In his banned book Animal Farm, George Orwell perfectly states the truth of the world and the hierarchical systems that profit from the unknowing: “All animals are equal, but some animals are more equal than others.”
The purpose of censorship is to take down hope. Right-wing power systems fear that if you consume revolutionary media, you will gain a hope that will inspire you to demand change in the same ways the protagonists in these books do so — by talking about what’s wrong, protesting and working together to end it.
The step towards consuming this media and saving it from being banned and blacklisted allows the public to gain knowledge and identify patterns in the real world. Supporting educators’ right to choose what they teach, and the right to keep these informative books in schools allows the messages on inequality and justice to spread through the future law makers and voters. There will be no power, no influence, no superior being in the binaries the political structures carefully uphold to keep the rich and wealthy on top. They know that once you consume this media that discusses equality for all, rights for women, for queer communities, for the marginalized east and south, once you get a taste of an equitable world, a taste of rebellion, a taste for justice, that you will demand it. They know that once you consume Atwood, Collins, Orwell or Angelou, you’ll view things from a new angle. The world will seem uncanny, and at least half of the world will strive to fix the issues that set everything off.
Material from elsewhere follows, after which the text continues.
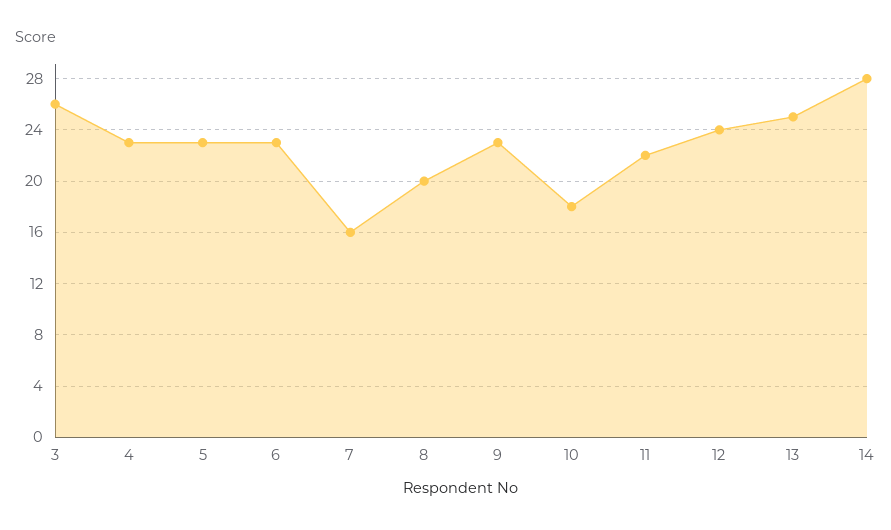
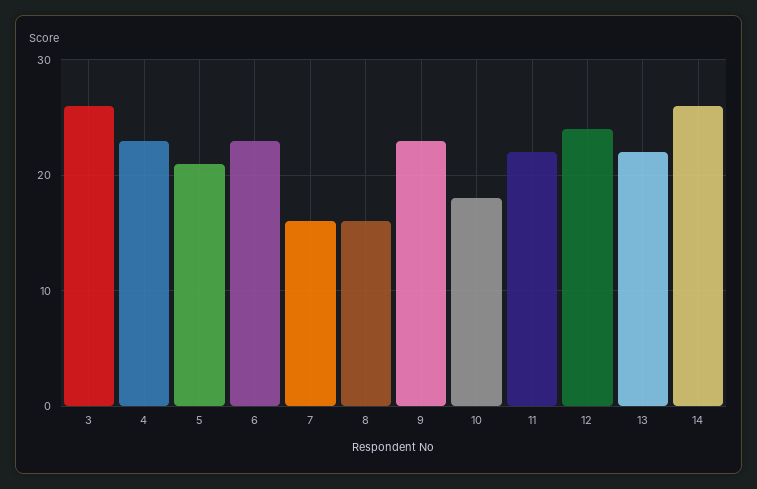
5: 23 -> 21
8: 20 -> 16
13: 25 -> 22
14: 28 -> 26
Those who consume allegorical fiction and side with the resistance, and still fail to recognize the similarities between fictional fascism and real fascism, I worry for you. I question your morality and comprehension if you cannot pick apart reality and see the glaring similarities.
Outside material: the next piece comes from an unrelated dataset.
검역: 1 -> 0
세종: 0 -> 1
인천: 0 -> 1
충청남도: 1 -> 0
Frederick Douglass said, “Once you learn to read, you will be forever free.”
We need these banned books back in schools, so our future generation is not blinded by fake news and media meticulously planted in their education to further any sort of agenda — like Trump’s approach at teaching American youth a glorified and distorted history that erases the truth of Slavery.
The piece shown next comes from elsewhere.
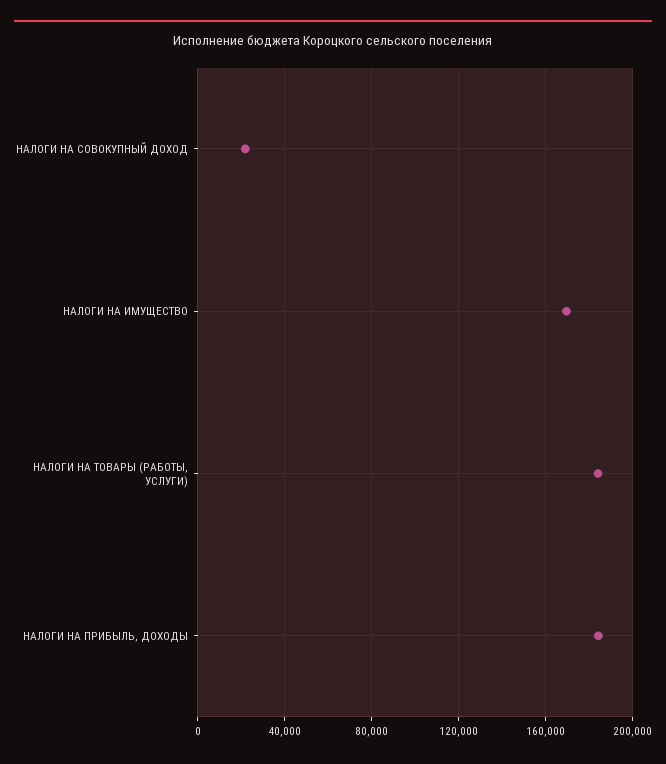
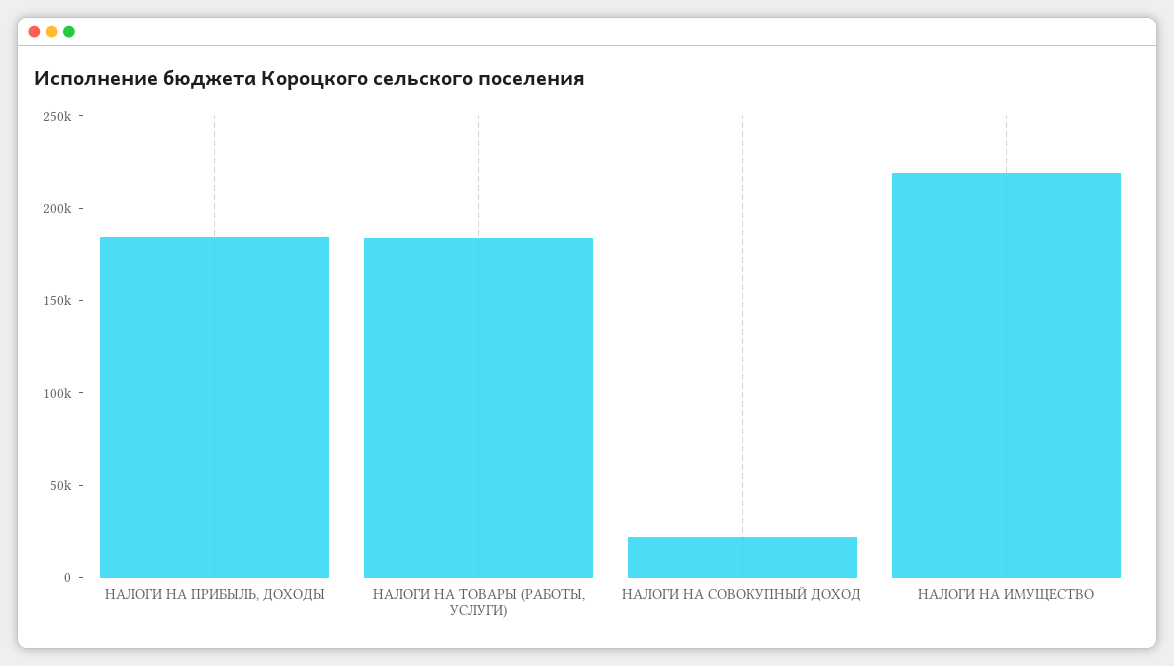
НАЛОГИ НА ИМУЩЕСТВО: 170000 -> 220000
Read banned books, and never stop discussing why they are banned. Join rallies, sign petitions, question the systems of power, and never stop fighting for equality, whether these authoritative figures listen or not. Or else the people deciding what is taught and what is not, people like Trump and Musk, and other dictatorship governmental figures, will win in their goal of cultivating an uneducated and unpolitical society that submits to all their crimes and schemes.
This article is a part of our Opinions section and does not necessarily reflect the views of the Gauntlet editorial board.